И проснулся. Со щемленьем, как от всякого яркого с нею сна, а хороших между ними давно не бывало.
Никто не снился Павлу
Ивановичу так часто, как Лёка. Удивительно: столько лет уже не жили и не
встречались — но с той же настойчивостью и мстительностью Леокадия
вторгается в его сны, как не бывало ни при влюблении,
ни при семейной жизни. Эти непрестанные сны не могут быть без её воздействия, у
неё, наверно, свойство такое — при сильных переживаниях посылать излучения их.
А Павел Иванович был восприимчив и вообще богат снами. И так, годы не видав Лёки и не переписываясь уже с ней, он иногда почти с
точностью знал, что там она чувствует или делает, только надо было взять общий
смысл сна, это он уже привык. То она виделась ему в своём прежнем вечернем платьи, но совершенно истрёпанном, в дырьях
и грязном. То — искрюченной в позвоночнике,
склонённой по пояс, как сведена болезнью или уколом.
То они ехали в извозчичьем фаэтоне, но задом, не видно, был ли кучер, лошади,
но фаэтон катился назад. И он говорил ей, да кажется искренне: “А я ждал тебя у
нас”, то есть здесь, на Малом Власьевском. И она —
совсем печально, грустно помолодевшая: “Разве у нас ещё есть?”
После каждого такого сна,
как и сегодня, он пробуждался с заболевшей душой.
С не переставшей болеть
никогда.
Обдумывал сон — а потом и не
заснул. Уже рассвело. Да ему, пожалуй, больше и не надо было.

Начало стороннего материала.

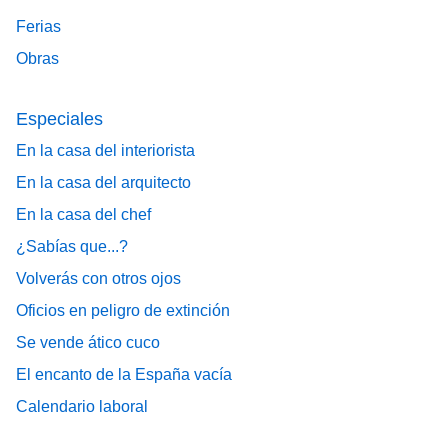
Ferias
Obras
Especiales
En la casa del interiorista
En la casa del arquitecto
En la casa del chef
¿Sabías que...?
Volverás con otros ojos
Oficios en peligro de extinción
Se vende ático cuco
El encanto de la España vacía
Calendario laboral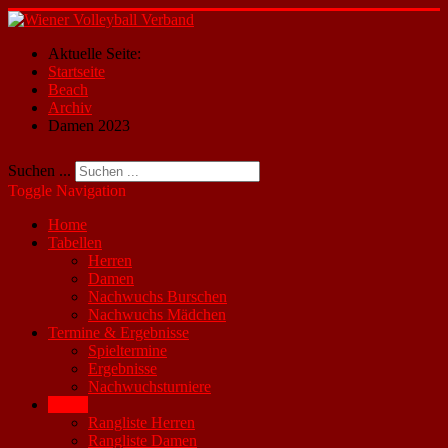
Aktuelle Seite:
Startseite
Beach
Archiv
Damen 2023
Suchen ...
Toggle Navigation
Home
Tabellen
Herren
Damen
Nachwuchs Burschen
Nachwuchs Mädchen
Termine & Ergebnisse
Spieltermine
Ergebnisse
Nachwuchsturniere
Beach
Rangliste Herren
Rangliste Damen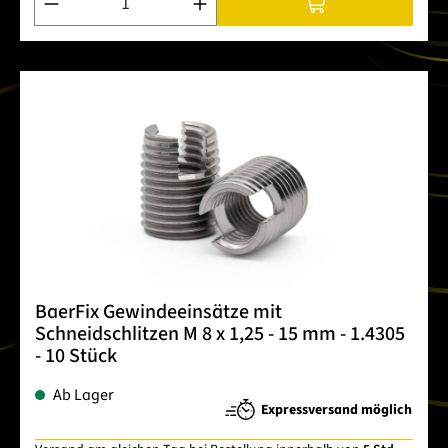
BaerFix Gewindeeinsätze mit
Schneidschlitzen M 8 x 1,25 - 15 mm - 1.4305
- 10 Stück
Ab Lager
Expressversand möglich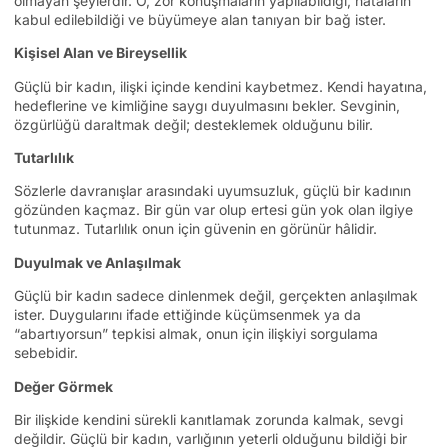
olmayan şeylerdir. O, zor konuşmaların yapılabildiği, hataların
kabul edilebildiği ve büyümeye alan tanıyan bir bağ ister.
Kişisel Alan ve Bireysellik
Güçlü bir kadın, ilişki içinde kendini kaybetmez. Kendi hayatına,
hedeflerine ve kimliğine saygı duyulmasını bekler. Sevginin,
özgürlüğü daraltmak değil; desteklemek olduğunu bilir.
Tutarlılık
Sözlerle davranışlar arasındaki uyumsuzluk, güçlü bir kadının
gözünden kaçmaz. Bir gün var olup ertesi gün yok olan ilgiye
tutunmaz. Tutarlılık onun için güvenin en görünür hâlidir.
Duyulmak ve Anlaşılmak
Güçlü bir kadın sadece dinlenmek değil, gerçekten anlaşılmak
ister. Duygularını ifade ettiğinde küçümsenmek ya da
“abartıyorsun” tepkisi almak, onun için ilişkiyi sorgulama
sebebidir.
Değer Görmek
Bir ilişkide kendini sürekli kanıtlamak zorunda kalmak, sevgi
değildir. Güçlü bir kadın, varlığının yeterli olduğunu bildiği bir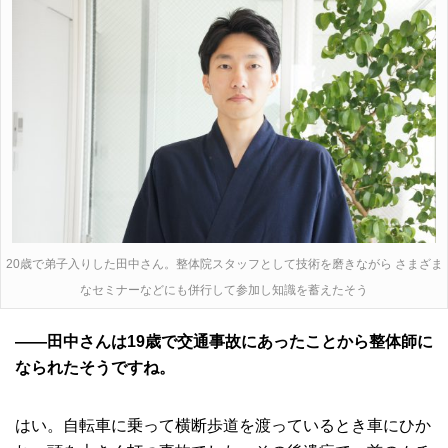
20歳で弟子入りした田中さん。整体院スタッフとして技術を磨きながら さまざま
なセミナーなどにも併行して参加し知識を蓄えたそう
――田中さんは19歳で交通事故にあったことから整体師に
なられたそうですね。
はい。自転車に乗って横断歩道を渡っているとき車にひか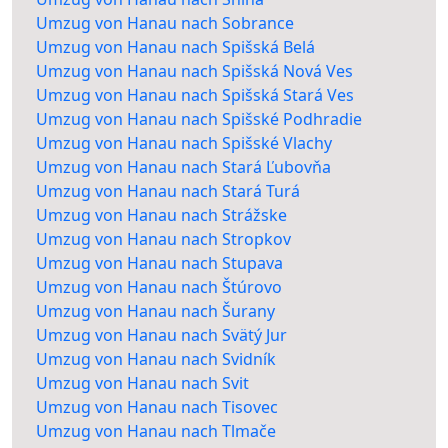
Umzug von Hanau nach Sobrance
Umzug von Hanau nach Spišská Belá
Umzug von Hanau nach Spišská Nová Ves
Umzug von Hanau nach Spišská Stará Ves
Umzug von Hanau nach Spišské Podhradie
Umzug von Hanau nach Spišské Vlachy
Umzug von Hanau nach Stará Ľubovňa
Umzug von Hanau nach Stará Turá
Umzug von Hanau nach Strážske
Umzug von Hanau nach Stropkov
Umzug von Hanau nach Stupava
Umzug von Hanau nach Štúrovo
Umzug von Hanau nach Šurany
Umzug von Hanau nach Svätý Jur
Umzug von Hanau nach Svidník
Umzug von Hanau nach Svit
Umzug von Hanau nach Tisovec
Umzug von Hanau nach Tlmače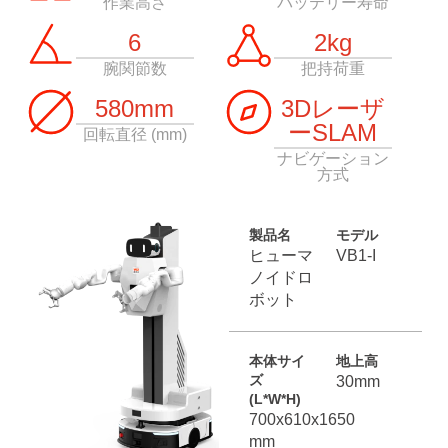
作業高さ
バッテリー寿命
6
2kg
腕関節数
把持荷重
580mm
3Dレーザ
ーSLAM
回転直径 (mm)
ナビゲーション
方式
製品名
モデル
ヒューマ
VB1-I
ノイドロ
ボット
本体サイ
地上高
ズ
30mm
(L*W*H)
700x610x1650
mm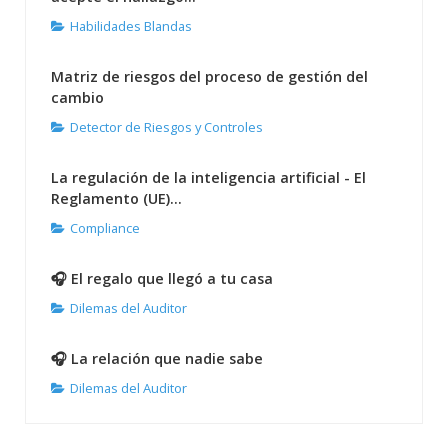
Habilidades Blandas
Matriz de riesgos del proceso de gestión del
cambio
Detector de Riesgos y Controles
La regulación de la inteligencia artificial - El
Reglamento (UE)...
Compliance
🎧 El regalo que llegó a tu casa
Dilemas del Auditor
🎧 La relación que nadie sabe
Dilemas del Auditor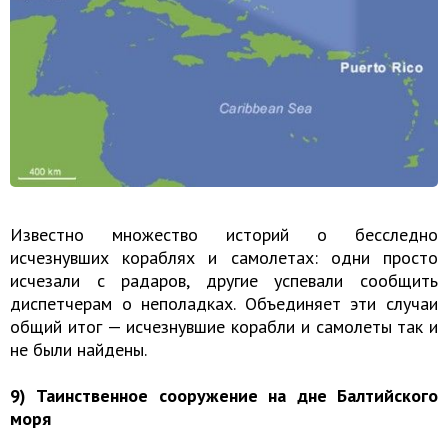
Известно множество историй о бесследно
исчезнувших кораблях и самолетах: одни просто
исчезали с радаров, другие успевали сообщить
диспетчерам о неполадках. Объединяет эти случаи
общий итог — исчезнувшие корабли и самолеты так и
не были найдены.
9) Таинственное сооружение на дне Балтийского
моря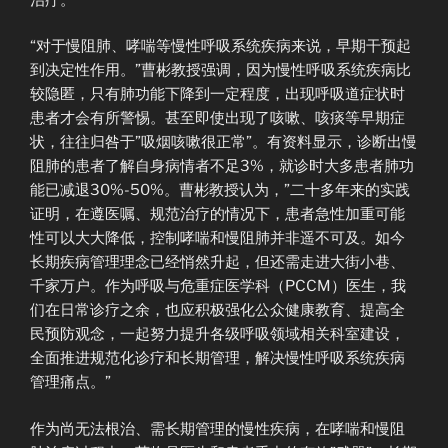
“对于慢阻肺、哮喘等慢性呼吸系统疾病来说，早期干预起
到决定性作用。”曹彬教授强调，因为慢性呼吸系统疾病比
较隐匿，只有肺功能下降到一定程度，出现呼吸道症状时
患者才会有所警惕。甚至即使出现了咳嗽、咳痰等早期症
状，往往归咎于”吸烟咳嗽很正常”。有资料显示，诊断出慢
阻肺的患者了解自身病情者不足3%，就诊时大多患者肺功
能已减退30%-50%。曹彬教授认为，”二十多年来的实践
证明，在遵医嘱、规范治疗的情况下，患者急性加重可能
性可以大大降低，控制哮喘和慢阻肺并非遥不可及。如今
长期疾病管理理念已经悄然升起，但还需走进大街小巷、
千家万户。作为呼吸与危重症医学科（PCCM）医生，我
们在日常诊疗之余，也应积极强化公众健康教育、提高全
民预防观念，一起努力提升各级呼吸领域相关科室建设，
全面推进规范化诊疗和长期管理，解决慢性呼吸系统疾病
管理痛点。”
作为尚无法根治、需长期管理的慢性疾病，在哮喘和慢阻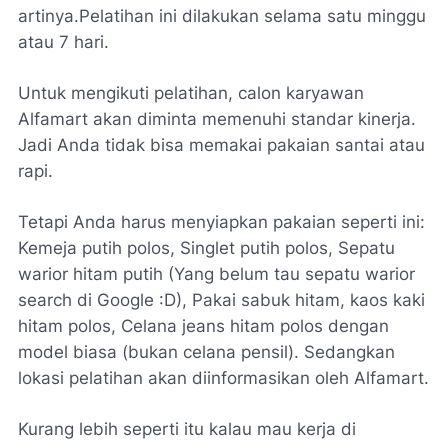
artinya.Pelatihan ini dilakukan selama satu minggu
atau 7 hari.
Untuk mengikuti pelatihan, calon karyawan
Alfamart akan diminta memenuhi standar kinerja.
Jadi Anda tidak bisa memakai pakaian santai atau
rapi.
Tetapi Anda harus menyiapkan pakaian seperti ini:
Kemeja putih polos, Singlet putih polos, Sepatu
warior hitam putih (Yang belum tau sepatu warior
search di Google :D), Pakai sabuk hitam, kaos kaki
hitam polos, Celana jeans hitam polos dengan
model biasa (bukan celana pensil). Sedangkan
lokasi pelatihan akan diinformasikan oleh Alfamart.
Kurang lebih seperti itu kalau mau kerja di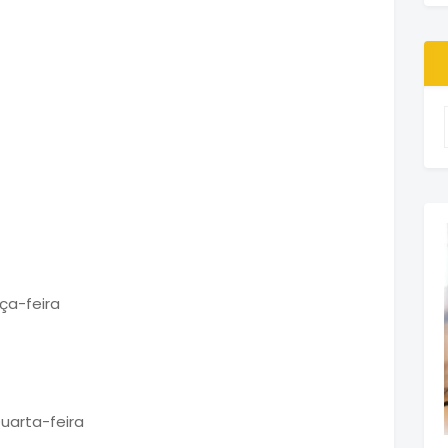
rça-feira
uarta-feira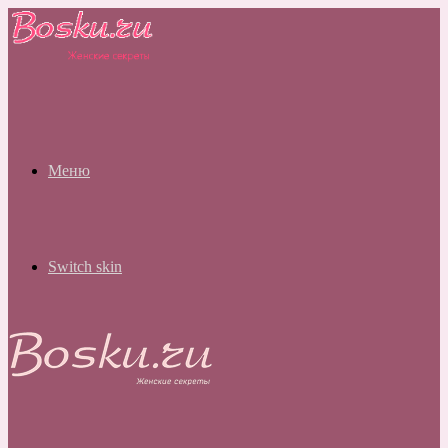
Меню
Switch skin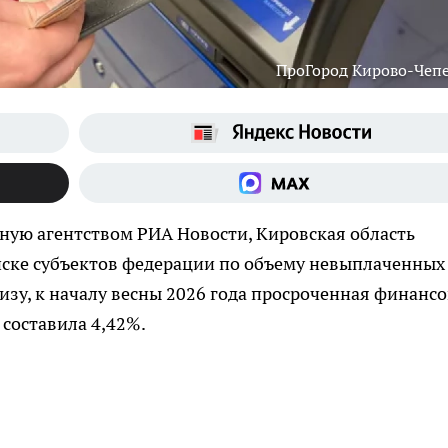
ПроГород Кирово-Чеп
ную агентством РИА Новости, Кировская область
иске субъектов федерации по объему невыплаченных
изу, к началу весны 2026 года просроченная финанс
составила 4,42%.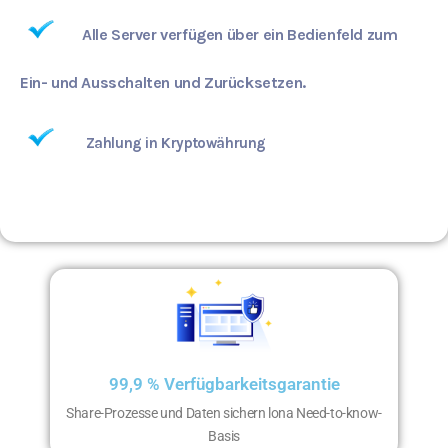
Alle Server verfügen über ein Bedienfeld zum
Ein- und Ausschalten und Zurücksetzen.
Zahlung in Kryptowährung
99,9 % Verfügbarkeitsgarantie
Share-Prozesse und Daten sichern lona Need-to-know-
Basis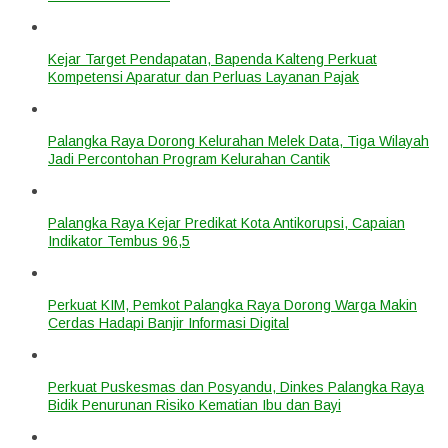
Kejar Target Pendapatan, Bapenda Kalteng Perkuat
Kompetensi Aparatur dan Perluas Layanan Pajak
Palangka Raya Dorong Kelurahan Melek Data, Tiga Wilayah
Jadi Percontohan Program Kelurahan Cantik
Palangka Raya Kejar Predikat Kota Antikorupsi, Capaian
Indikator Tembus 96,5
Perkuat KIM, Pemkot Palangka Raya Dorong Warga Makin
Cerdas Hadapi Banjir Informasi Digital
Perkuat Puskesmas dan Posyandu, Dinkes Palangka Raya
Bidik Penurunan Risiko Kematian Ibu dan Bayi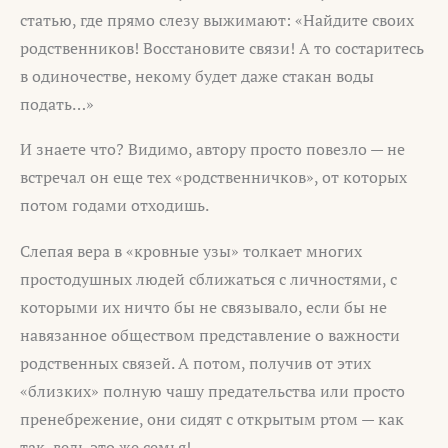
статью, где прямо слезу выжимают: «Найдите своих
родственников! Восстановите связи! А то состаритесь
в одиночестве, некому будет даже стакан воды
подать…»
И знаете что? Видимо, автору просто повезло — не
встречал он еще тех «родственничков», от которых
потом годами отходишь.
Слепая вера в «кровные узы» толкает многих
простодушных людей сближаться с личностями, с
которыми их ничто бы не связывало, если бы не
навязанное обществом представление о важности
родственных связей. А потом, получив от этих
«близких» полную чашу предательства или просто
пренебрежение, они сидят с открытым ртом — как
так, ведь это же семья!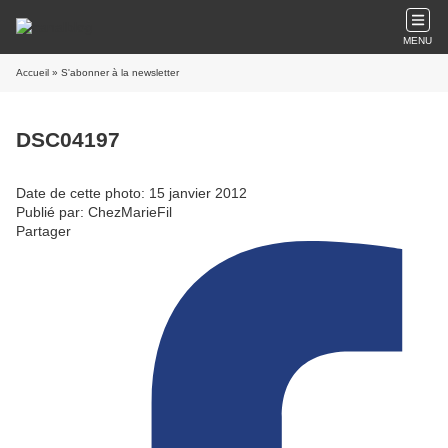
MENU
Accueil
» S'abonner à la newsletter
DSC04197
Date de cette photo: 15 janvier 2012
Publié par: ChezMarieFil
Partager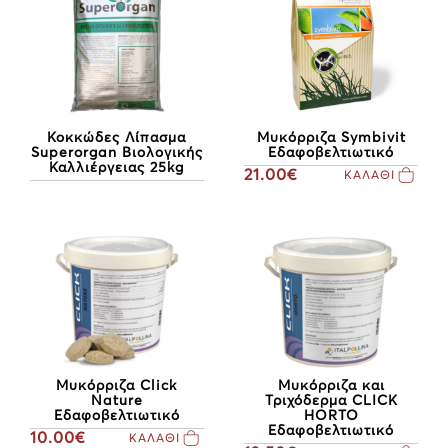
Κοκκώδες Λίπασμα
Μυκόρριζα Symbivit
Superorgan Βιολογικής
Εδαφοβελτιωτικό
Καλλιέργειας 25kg
21.00€
ΚΑΛΑΘΙ
Μυκόρριζα Click
Μυκόρριζα και
Nature
Τριχόδερμα CLICK
Εδαφοβελτιωτικό
HORTO
Εδαφοβελτιωτικό
10.00€
ΚΑΛΑΘΙ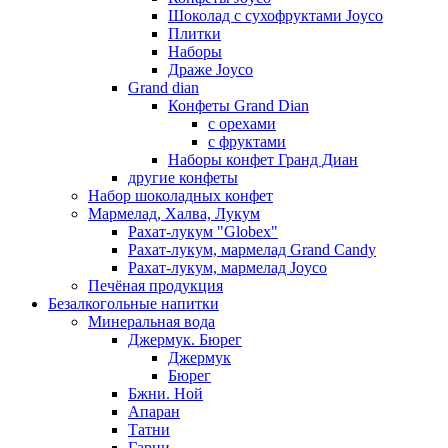
Шоколад с сухофруктами Joyco
Плитки
Наборы
Драже Joyco
Grand dian
Конфеты Grand Dian
с орехами
с фруктами
Наборы конфет Гранд Диан
другие конфеты
Набор шоколадных конфет
Мармелад, Халва, Лукум
Рахат-лукум "Globex"
Рахат-лукум, мармелад Grand Candy
Рахат-лукум, мармелад Joyco
Печёная продукция
Безалкогольные напитки
Минеральная вода
Джермук. Бюрег
Джермук
Бюрег
Бжни. Ной
Апаран
Татни
Гарни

С годами Павел Иванович стал
высоко подмащивать подушки, а то за ночь затекала голова и целый день потом болела. И проснясь, он
давно уже не вскакивал, не поднимался бодро к действию, но медленно-медленно
перемещался к дневному состоянию, по мере этого и
подсовываясь выше и выше, пока уже полусидел.
И всё это время он видел — с
тех пор как кровать была переставлена так, значит уже девять лет, — один и тот
же привычный рисунок, первый утренний вид: переплёт небольшого оконца старого
деревянного особнячка (одинарные рамы летом и двойные зимой, с ватой внизу и
стаканчиками соли). В нижней части справа — конёк крыши флигеля, часть одного
ската и не полностью — кирпичная труба (и все виды дыма из неё, прозрачного или
густого, востекая прямо вверх или ветром гонимые,
разрываемые вбок). Выше и слева — сильную ветку вяза (в листьях и нагую, и со снежным нападом, неподвижную или в
лёгкой раскачке, и отдельно движение паветвей, в пасмури
или в косых лучах). А за ней — это уже за соседним домом — плечо церквушки Власия, одно верхнее ребро кладки её, не купол. И ещё
дальше там — деревянная стена, кусок другой крыши.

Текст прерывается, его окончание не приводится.